A partir esta perspectiva, analizamos las relaciones entre prácticas institucionales, rutinas cotidianas y los itinerarios de las mujeres que se atienden, cursan sus trabajos de parto y paren en el centro obstétrico de un hospital general de un municipio del Gran Buenos Aires. Entre 2007 y 2011, concurrimos allí procurando seguir la dinámica de la vida cotidiana hospitalaria45. El trabajo de campo incluyó la observación en la unidad de obstetricia (salas de espera, consultorios externos, sala de ecografías, sala de internación, centro obstétrico, entre otros) y en otros espacios como el servicio de turnos y estadísticas, las oficinas del servicio social, el hall central, las cabinas donde se asignan los turnos, la farmacia y los pasillos de espera. Se realizaron además entrevistas a jefes de servicio, médicos/as obstetras, enfermeros/as, trabajadoras sociales, personal del laboratorio y del servicio de estadísticas y turnos, voluntarios/as y pacientes. Las entrevistas siguieron una guía con pautas abiertas y fueron grabadas digitalmente, previo consentimiento del/la entrevistado/a. El proyecto de investigación y los modelos de consentimiento informado utilizados con el personal de salud y pacientes fueron revisados y aprobados por el Comité de Ética del hospital en estudio. Para preservar el anonimato de los/as participantes de la investigación se omiten los nombres o se utilizan nombres ficticios.

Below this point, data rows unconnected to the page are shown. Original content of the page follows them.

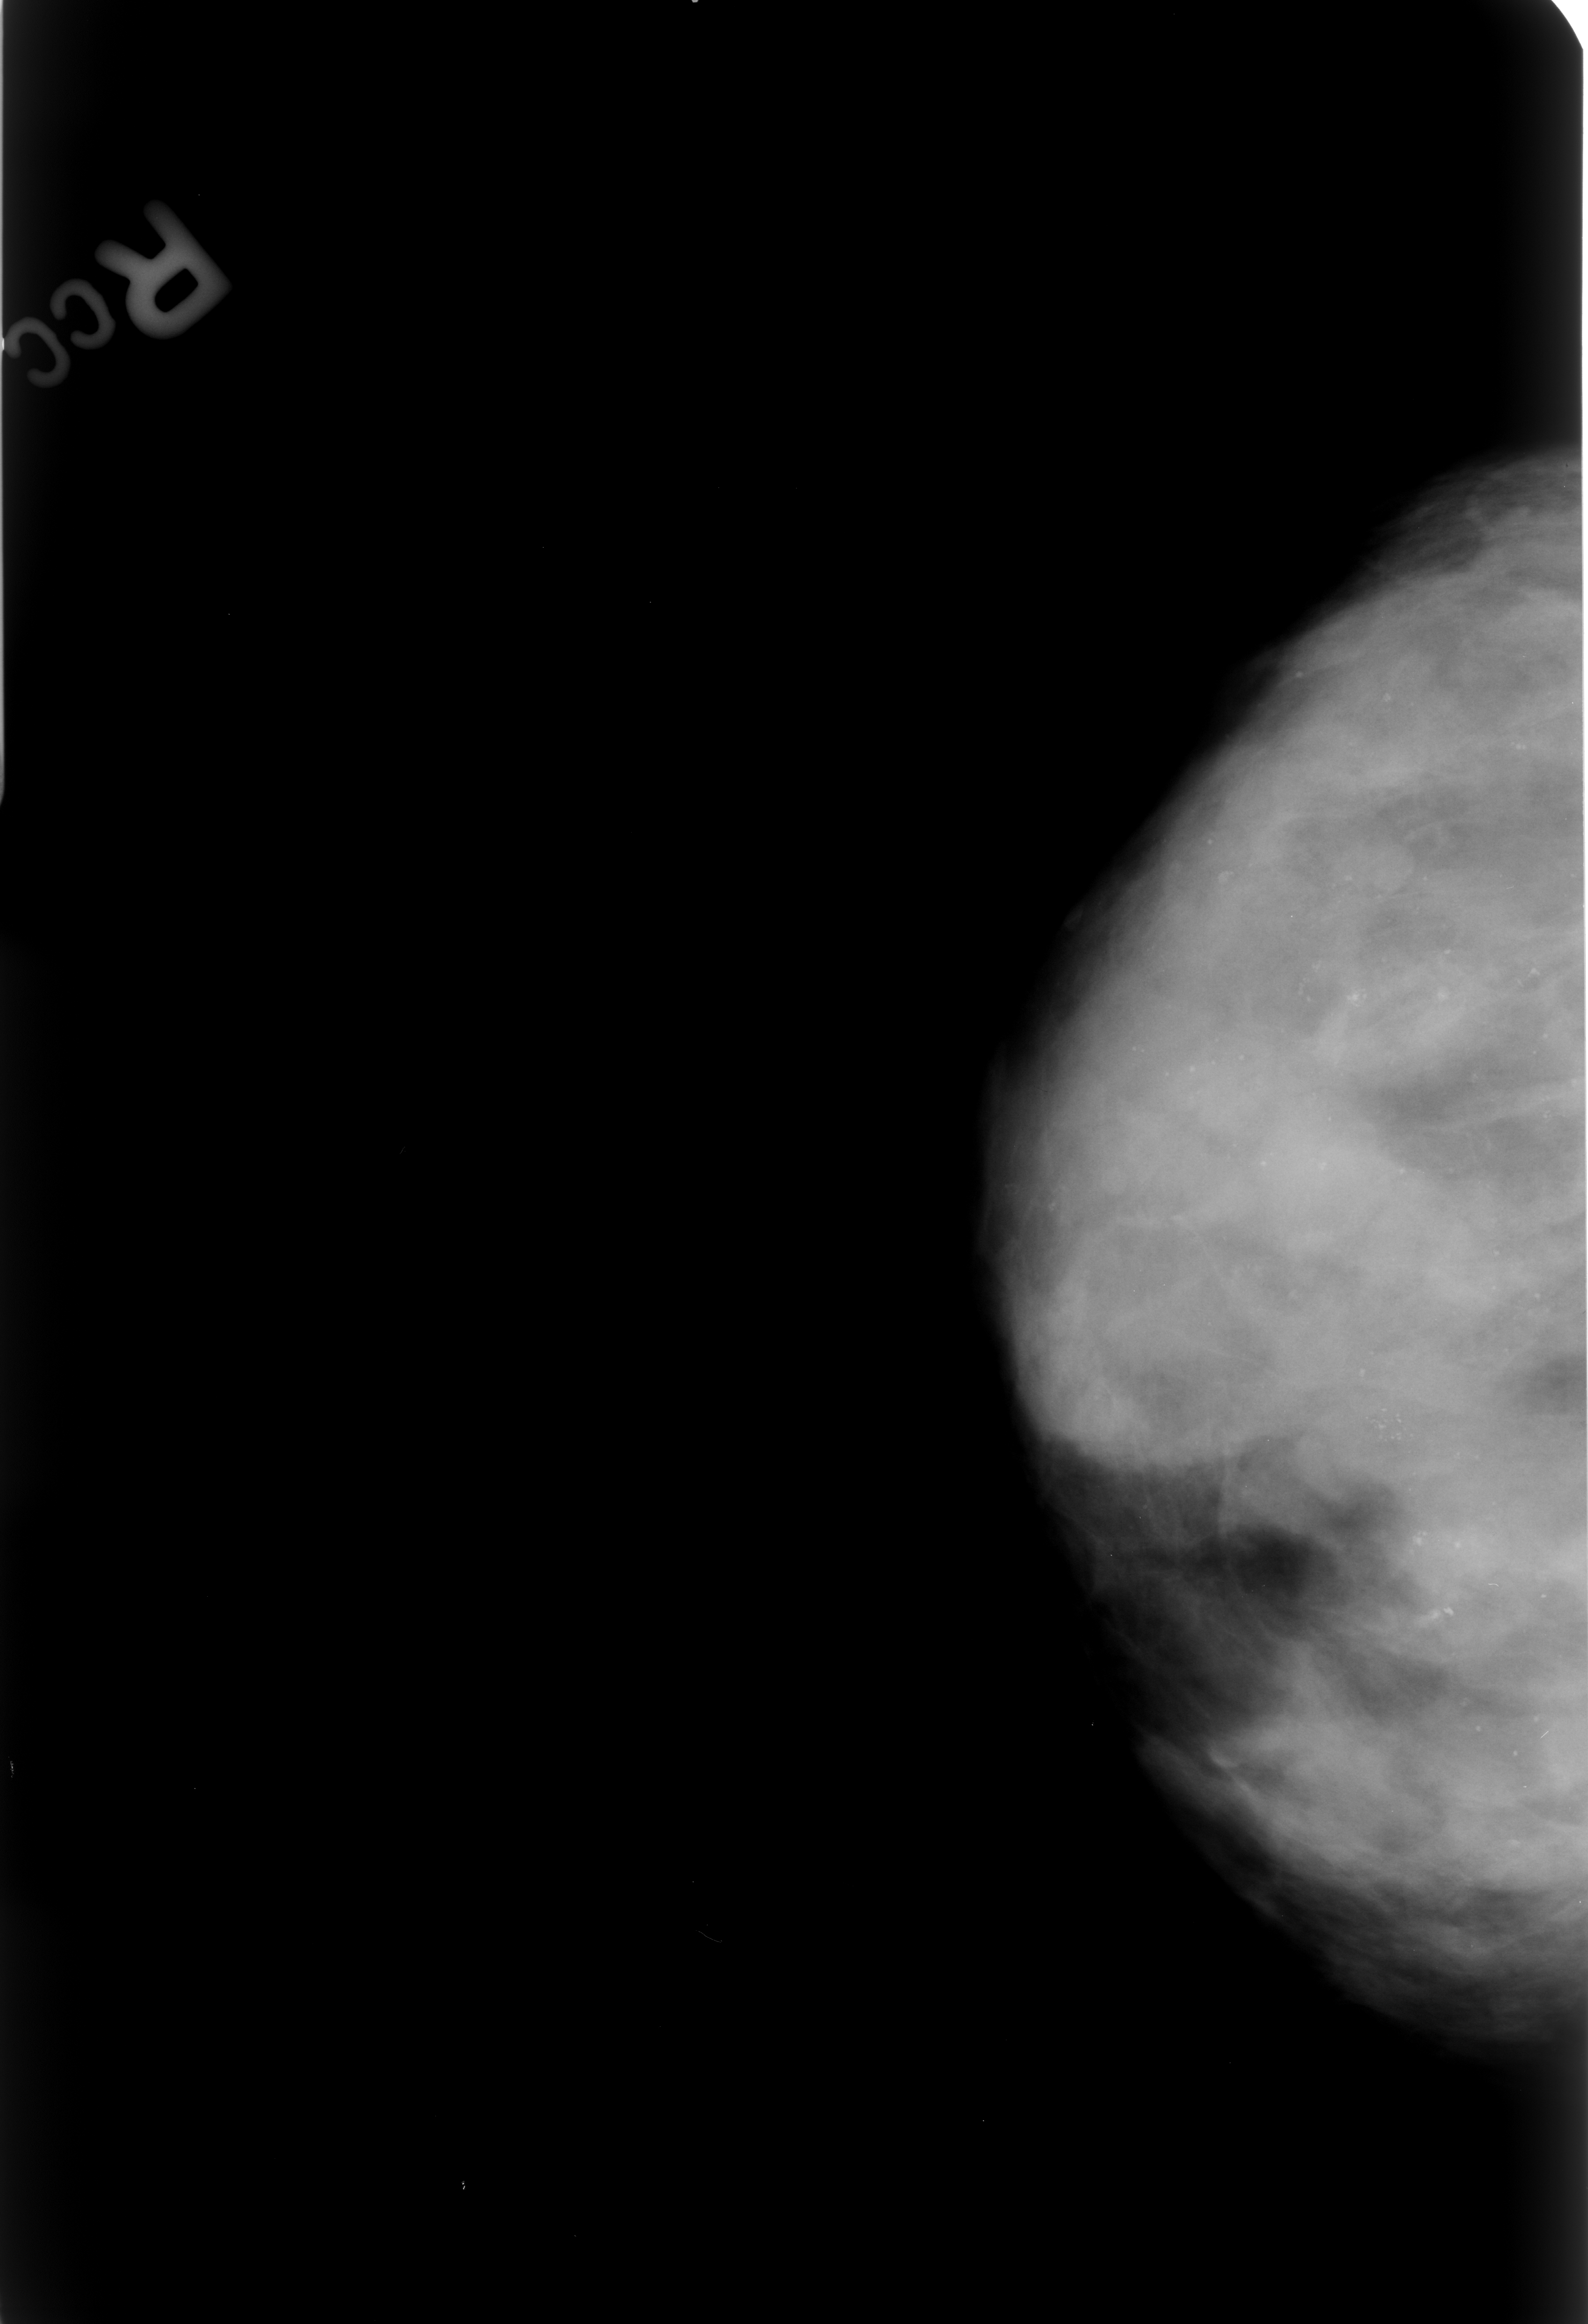
Mammogram (digitized film). Right breast. Craniocaudal (CC) view. Breast composition: extremely dense (BI-RADS density category 4 of 4). 1588 × 2324 image matrix.
Expert-marked regions of interest on this film, with their recorded descriptors:
- calcifications, morphology punctate / pleomorphic, distribution clustered; BI-RADS assessment category 4; pathology (as recorded): benign: bounding box [x1, y1, x2, y2] px = [1317, 1354, 1438, 1478]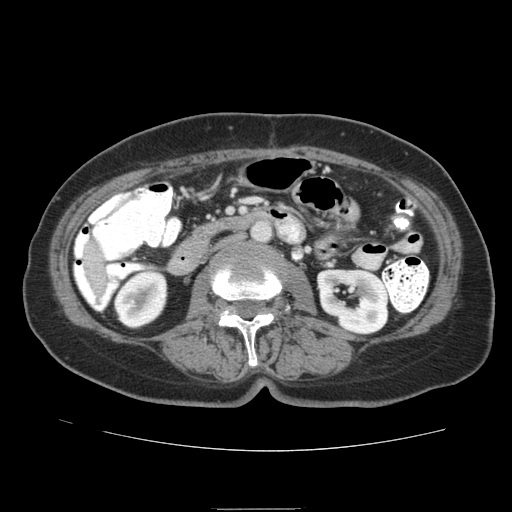
Contrast-enhanced abdominal CT (liver protocol), one axial slice. Slice 20 of 95 in the series (ordered by position). 140 kVp. Soft-tissue window (W 400 / L 40 HU). 2.5 mm slice thickness. 512 × 512 image matrix. From the clinical record (not read from this slice): diagnosis: hepatocellular carcinoma (patient treated with transarterial chemoembolisation; whether this scan precedes or follows treatment is not stated here); TNM stage (as recorded): Stage-IVA; Child-Pugh class: B; tumour differentiation: moderately differentiated.
Outlined on this slice (semi-automatically segmented with operator editing):
- liver parenchyma outside the tumour (the mass and vessels are separate outlines, so this box may not span the whole liver): bounding box <88,246,104,266> (left, top, right, bottom; pixels)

EL ABORDAJE RELACIONAL DEL ESPACIO-TIEMPO EN SERVICIOS DE SALUD: ALGUNAS PRECISIONES CONCEPTUALES
En este trabajo exploramos la dimensión espacio-temporal de la atención hospitalaria atendiendo tanto a la materialidad, la distribución y los usos de los espacios como a la organización y el manejo de los tiempos institucionales. Siguen en este sentido algunas precisiones conceptuales. Como ha planteado Foucault46, uno de los grandes procesos que caracterizan al “despegue” de la medicina a partir de fines del siglo XVIII es la transformación del hospital en un “aparato de medicalización colectiva”46. El autor atribuye el desarrollo de la medicina hospitalaria al desarrollo de la medicina urbana y a la introducción de las técnicas de poder disciplinario, poder que implica la vigilancia y el control de los cuerpos individuales de los enfermos, separados ya de la vida doméstica. Así, el espacio hospitalario se torna objeto central de intervención médica a través del estudio de las localizaciones, las distribuciones y los desplazamientos. Visacovsky37 destaca, a partir de su análisis de El nacimiento de la clínica, que “la dimensión espacial es crucial en la constitución del saber médico” ya que el surgimiento de la mirada médica, a partir del siglo XVIII, es consustancial al desarrollo del espacio hospitalario medicalizado37. Ha de señalarse, empero, que este lugar teórico central asignado a los saberes y prácticas médicos y los procesos de medicalización tiende a desplazar analíticamente las relaciones y procesos institucionales y la experiencia de los enfermos, al subsumir su protagonismo y actividad en las condiciones establecidas por la mirada profesional. Un notable aporte a esta cuestión lo ha hecho, desde la historia, Armus47, quien discute “la supuesta pasividad” de los enfermos de tuberculosis en Argentina entre 1870 y 1940, mostrando sus diversas acciones y reclamos y los modos a través de los cuales estos “se las ingeniaron para lidiar con el saber y las prácticas de los médicos”47.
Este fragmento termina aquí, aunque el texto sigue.